Your instructions: Could you reproduce the lines below from the one with "[155,188,321,202] such as" through the one with "[268,338,340,348] multi center"? Keep both ends and add nothing.

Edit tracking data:
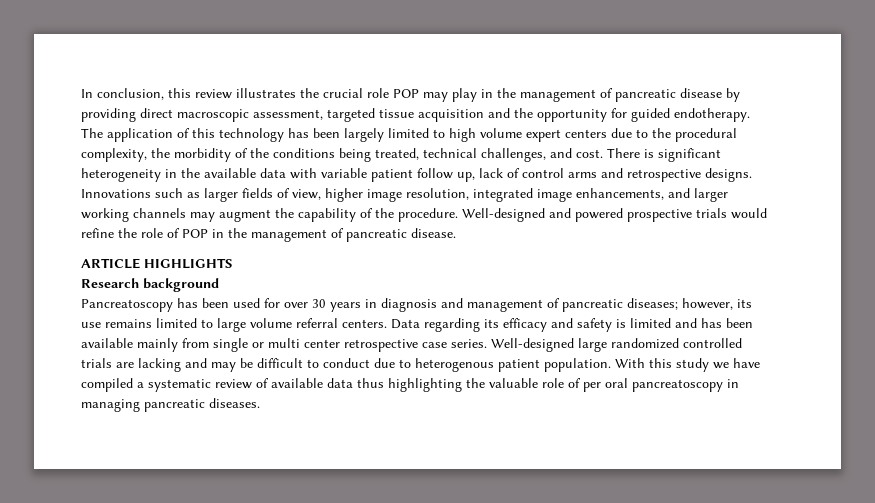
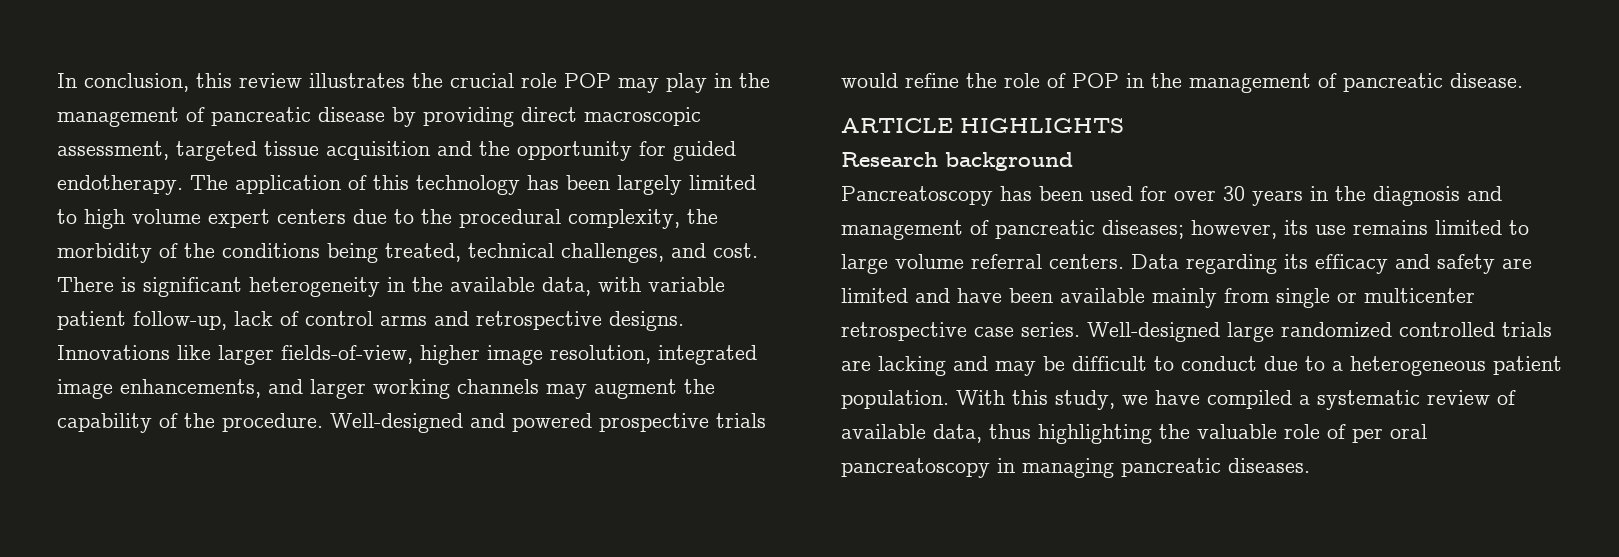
[260,168,286,178] data -> [542,277,591,296] data,
[417,168,475,182] follow up, -> [133,311,227,330] follow-up,
[155,188,321,202] such as larger fields of view, -> [177,345,413,365] like larger fields-of-view,
(377, 303) none -> [1335,186,1366,201] the
[616,319,626,328] is -> [1502,258,1532,269] are
[701,318,722,328] has -> [957,288,1002,303] have
[268,338,340,348] multi center -> [1364,288,1475,303] multicenter
[415,358,494,372] heterogenous -> [1332,356,1486,376] a heterogeneous
[676,358,709,372] study -> [1055,390,1115,410] study,
[327,378,353,388] data -> [933,424,982,443] data,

Result:
[155,188,321,202] such as larger fields of view, -> [177,345,413,365] like larger fields-of-view,
(377, 303) none -> [1335,186,1366,201] the
[616,319,626,328] is -> [1502,258,1532,269] are
[701,318,722,328] has -> [957,288,1002,303] have
[268,338,340,348] multi center -> [1364,288,1475,303] multicenter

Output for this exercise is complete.